1. Scegliete delle grondaie senza saldatura

Attualmente, sono ampiamente disponibili sul mercato dei modelli di grondaia senza saldatura, le quali offrono svariati vantaggi. Se avete la possibilità di acquistare questa tipologia, tanto meglio. A differenza di quelle tradizionali, le versioni senza saldatura evitano che il sistema sgoccioli e trabocchi in caso di forti piogge.

2. Tenete conto del materiale

Le grondaie e i pluviali vengono realizzati con i materiali più diversi. La scelta varia in base alle caratteristiche della casa. Tra i più popolari abbiamo i modelli in alluminio, rame, acciaio zincato e PVC.

  • La scelta dell’alluminio è quella più comune, in quanto è resistente alla ruggine ed è anche disponibile in diversi colori.
  • Il rame è molto resistente, ma è anche l’opzione più costosa.
  • L’acciaio zincato, invece, è anch’esso molto resistente, ma esteticamente poco valido.
  • Il PVC è il più economico ma ha una durata inferiore ai materiali precedenti.

3. Tipi di grondaie

Oltre a tenere conto del materiale, è altrettanto importante conoscere le tipologie di grondaia disponibili. Una delle più popolari è quella nota come stile K. Il suo nome deriva dalla forma a “K” che assume quando vista di lato.

I vantaggi di questa opzione sono la facilità d’installazione e la durata nel tempo. Inoltre, tendono meno a sgocciolare in quanto possono contenere più acqua di una grondaia arrotondata.

Le grondaie arrotondate sono composte da una sorta di tubo semicircolare. Di solito si trovano sulle case antiche o storiche. Il loro vantaggio rispetto a quelle in stile K è che sono meno soggette a intasamenti. Inoltre, di solito soffrono meno la ruggine.

Grondaia semicircolare

4. Scegliete la larghezza giusta

Prima di procedere con l’installazione di grondaie e pluviali è fondamentale scegliere la larghezza adatta al tipo di abitazione. Per determinare tale misura, è necessario prendere in considerazione un solo fattore: il livello delle precipitazioni nell’area geografica in cui si trova la proprietà.

È anche importante tenere conto del modo in cui si verificano tali piogge, soprattutto se l’area è interessata da piogge torrenziali. Una volta determinato tale parametro, sarà possibile stabilire la larghezza delle grondaie.

Ad esempio, se l’area è soggetta ad abbondanti precipitazioni, il diametro dovrà essere ampio. Le misure devono garantire che l’acqua possa essere scaricata senza causare trabocchi.

Il modo migliore per scegliere il diametro adatto è quello di consultare un’azienda specializzata in materia. In caso contrario, le probabilità di scegliere un sistema inefficace sono molto alte.
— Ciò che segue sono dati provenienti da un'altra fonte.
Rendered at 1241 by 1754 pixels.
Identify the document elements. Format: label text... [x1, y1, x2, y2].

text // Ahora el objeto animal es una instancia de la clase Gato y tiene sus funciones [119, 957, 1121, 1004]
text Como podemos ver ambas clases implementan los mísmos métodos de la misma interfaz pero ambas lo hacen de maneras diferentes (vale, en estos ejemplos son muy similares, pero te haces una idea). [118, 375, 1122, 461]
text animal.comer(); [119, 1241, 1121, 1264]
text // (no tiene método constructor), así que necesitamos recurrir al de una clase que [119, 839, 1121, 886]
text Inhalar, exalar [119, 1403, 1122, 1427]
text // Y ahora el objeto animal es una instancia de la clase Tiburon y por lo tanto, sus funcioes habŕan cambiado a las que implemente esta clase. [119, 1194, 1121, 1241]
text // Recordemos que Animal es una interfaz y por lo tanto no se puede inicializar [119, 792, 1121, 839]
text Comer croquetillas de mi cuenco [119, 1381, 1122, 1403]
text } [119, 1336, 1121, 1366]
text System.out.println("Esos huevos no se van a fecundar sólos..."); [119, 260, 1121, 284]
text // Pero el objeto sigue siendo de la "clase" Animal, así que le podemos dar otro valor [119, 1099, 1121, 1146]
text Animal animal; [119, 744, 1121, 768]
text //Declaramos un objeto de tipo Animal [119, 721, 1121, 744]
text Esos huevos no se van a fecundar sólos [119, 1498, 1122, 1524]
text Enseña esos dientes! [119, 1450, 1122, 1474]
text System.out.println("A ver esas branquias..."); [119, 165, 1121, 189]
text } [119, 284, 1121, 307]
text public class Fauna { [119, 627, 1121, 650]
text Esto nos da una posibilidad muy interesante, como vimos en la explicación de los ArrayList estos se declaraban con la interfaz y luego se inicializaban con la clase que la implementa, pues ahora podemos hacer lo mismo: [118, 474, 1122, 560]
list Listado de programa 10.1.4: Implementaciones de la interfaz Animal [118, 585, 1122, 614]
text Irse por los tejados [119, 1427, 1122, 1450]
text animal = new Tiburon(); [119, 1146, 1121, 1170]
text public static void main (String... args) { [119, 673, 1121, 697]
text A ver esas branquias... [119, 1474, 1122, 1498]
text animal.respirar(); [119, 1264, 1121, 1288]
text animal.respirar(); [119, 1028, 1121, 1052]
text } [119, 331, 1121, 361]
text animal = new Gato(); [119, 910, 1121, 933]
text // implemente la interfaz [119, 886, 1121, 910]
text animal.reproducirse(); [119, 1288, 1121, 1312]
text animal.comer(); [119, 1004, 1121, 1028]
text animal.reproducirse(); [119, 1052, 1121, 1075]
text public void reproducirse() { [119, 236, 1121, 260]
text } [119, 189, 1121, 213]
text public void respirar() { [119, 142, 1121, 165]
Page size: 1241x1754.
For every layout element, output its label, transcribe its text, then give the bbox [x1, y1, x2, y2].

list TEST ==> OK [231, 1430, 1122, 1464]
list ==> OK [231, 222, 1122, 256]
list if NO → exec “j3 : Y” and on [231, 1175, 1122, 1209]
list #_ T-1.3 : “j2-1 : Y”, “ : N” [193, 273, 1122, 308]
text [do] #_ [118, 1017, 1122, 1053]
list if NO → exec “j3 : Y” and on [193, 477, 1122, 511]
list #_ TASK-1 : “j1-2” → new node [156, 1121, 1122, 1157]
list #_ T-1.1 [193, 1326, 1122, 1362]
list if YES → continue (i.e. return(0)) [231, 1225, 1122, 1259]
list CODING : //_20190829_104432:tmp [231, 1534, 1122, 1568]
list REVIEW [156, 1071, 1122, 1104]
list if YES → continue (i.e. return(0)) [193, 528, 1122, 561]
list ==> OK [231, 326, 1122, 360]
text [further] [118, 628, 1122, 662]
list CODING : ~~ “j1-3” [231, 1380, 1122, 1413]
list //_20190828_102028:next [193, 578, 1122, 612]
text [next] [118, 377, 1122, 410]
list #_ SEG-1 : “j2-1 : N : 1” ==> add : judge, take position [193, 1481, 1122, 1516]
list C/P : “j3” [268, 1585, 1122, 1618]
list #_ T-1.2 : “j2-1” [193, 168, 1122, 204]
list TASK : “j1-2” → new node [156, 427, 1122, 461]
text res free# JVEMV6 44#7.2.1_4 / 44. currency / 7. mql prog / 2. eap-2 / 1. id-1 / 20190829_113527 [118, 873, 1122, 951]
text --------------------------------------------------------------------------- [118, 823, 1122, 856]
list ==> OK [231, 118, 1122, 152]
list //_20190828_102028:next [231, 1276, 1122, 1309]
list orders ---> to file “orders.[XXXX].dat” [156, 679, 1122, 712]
5. Utilizzare degli accessori

Foglie nella grondaia

Contemporaneamente alla scelta di grondaie e pluviali è consigliabile anche acquistare degli accessori che rendano il sistema più funzionale. Di fatto, buona parte di essi riducono la necessità di una manutenzione costante. I più importanti sono:

  • Reti di copertura: vengono installate nella parte superiore della grondaia per evitare che foglie e altri residui ambientali si depositino all’interno. Ciò, tra le altre cose, ottimizza il drenaggio dell’acqua e previene le ostruzioni.
  • Protezione anti intasamento: lo smaltimento dell’acqua richiede molte precauzioni. Qualsiasi tipo di ostruzione può generare disastri. Pertanto, raccomandiamo l’uso di protezioni anti intasamento che, come un setaccio, impediscono ai residui di raggiungere lo scarico.
  • Serbatoi per la raccolta dell’acqua: sono l’ideale per chi segue delle tendenze eco-compatibili. Vengono installati come collettori di scarico per la raccolta dell’acqua piovana. Questa, può poi essere utilizzata per annaffiare il giardino o per altri usi.

Avete dei dubbi sul tipo di grondaie e pluviali più addatti alla vostra abitazione? Rivolgetevi ad un professionista per evitare di commettere errori!